There are few adverse effects directly associated with inhibition of leukotriene synthesis or function. This likely is due to the fact that leukotriene production is limited predominantly to sites of inflammation.
In large clinical studies the adverse-effect profiles of these drugs were similar to that observed with placebo treatment. Very rarely, patients taking these drugs develop systemic eosinophilia and a vasculitis with features similar to Churg-Strauss syndrome. This problem, often associated with a reduction in glucocorticoid therapy, may represent the unmasking of a preexisting disease. Zafir-lukast, but not montelukast, may interact with warfarin and increase prothrombin times, which should be monitored in patients subject to this interaction.
In ~4—5% of patients taking zileuton, there is an elevation in hepatic transaminases, generally within the first 2 months of therapy. Zileuton decreases the steady-state clearance of theophylline, substantially increasing its plasma concentrations. Zileuton also decreases warfarin clearance.

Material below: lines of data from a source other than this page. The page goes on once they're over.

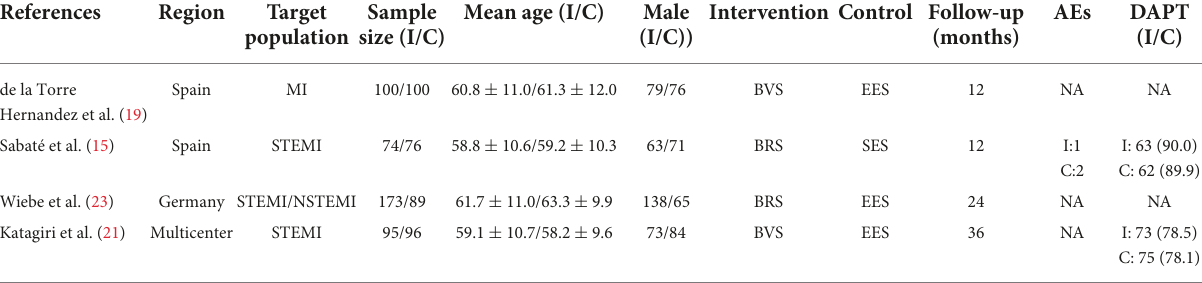
TABLE 1 Clinical characteristics of included trials.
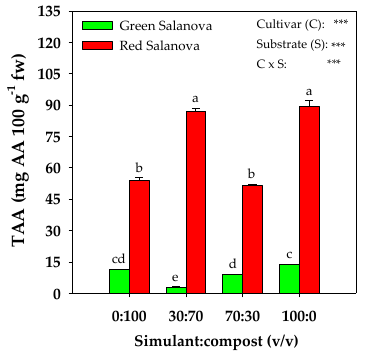
Figure 3. Total ascorbic acid (TAA) content of green and red Salanova lettuce, as influenced by substrate mixture (four different rates of MMS-1 simulant:compost v:v). Different letters above bars indicate significant mean differences according to Duncan’s multiple range tests ( P ≤ 0.05). Vertical bars indicate ± SE of means. *** Significant at P ≤ 0.001.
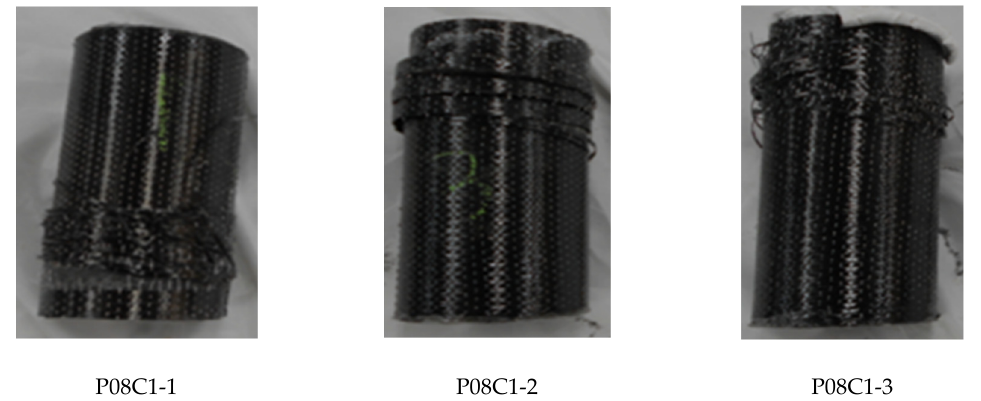
Figure 9. The failure photos of specimens P08C1.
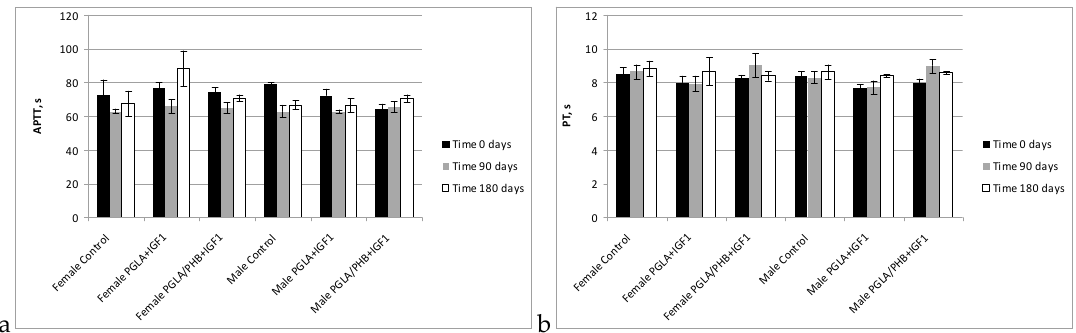
Figure 9. Activated partial thromboplastin time (APTT) ( a ) and prothrombin time (PT) ( b ) of blood of rabbits.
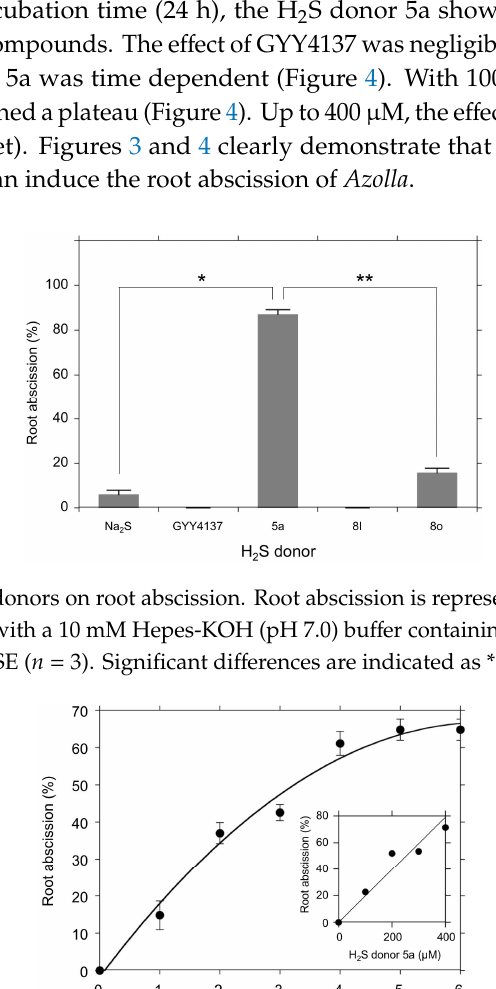
Figure 4. Time course of the root abscission induced by the H 2 S donor 5a. The number of detached roots was counted every hour after the addition of the H 2 S donor 5a (100 µM) into a 10 mM Hepes‐ KOH (pH 7.0) buffer. Means ± SE ( n = 3). Inset shows the 5a concentration dependence of the root abscission. The values are expressed as % of the detached roots after one‐hour incubation.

USE IN ASTHMA Most clinical trials with these drugs have studied patients with mild asthma who were not taking glucocorticoids. In general, the studies show a modest but significant improvement in pulmonary function and a decrease in symptoms and asthma exacerbations. For those who respond to antileukotriene therapy, the National Heart, Lung, and Blood Institute recognizes these drugs as alternatives to low-dose inhaled steroids for control of mild chronic asthma.
This class of drugs is not indicated for rapid bronchodilator therapy; thus, patients are instructed to have short-acting b adrenergic receptor agonists available as rescue medication. Montelukast and zafirlukast are effective with once- or twice-daily treatment, respectively. In contrast, zileuton is taken 4 times a day. Hepatic transaminases should be monitored in patients beginning zileuton therapy to guard against the potential of liver toxicity.
Omalizumab (xolair) is the first biological agent approved for the treatment of asthma. Omal-izumab is a recombinant humanized monoclonal antibody of the IgGlK subclass, targeted against IgE. IgE bound to omalizumab cannot bind to IgE receptors on mast cells and basophils, thereby preventing the allergic reaction at a very early step in the process (Figure 27-3).
PHARMACOKINETICS AND METABOLISM Omalizumab is delivered as a single subcutaneous injection every 2-4 weeks. It has a bioavailability of ~60%, reaching peak serum levels after 7-8 days. The serum elimination t1/2 is 26 days, with a clearance rate of ~2.5 mL/kg/day. The elimination of omalizumab-IgE complexes occurs in the liver reticuloendothelial system at a rate somewhat faster than that of free IgG. Some intact omalizumab is also excreted in the bile. There is little evidence of specific uptake of omalizumab by any tissue.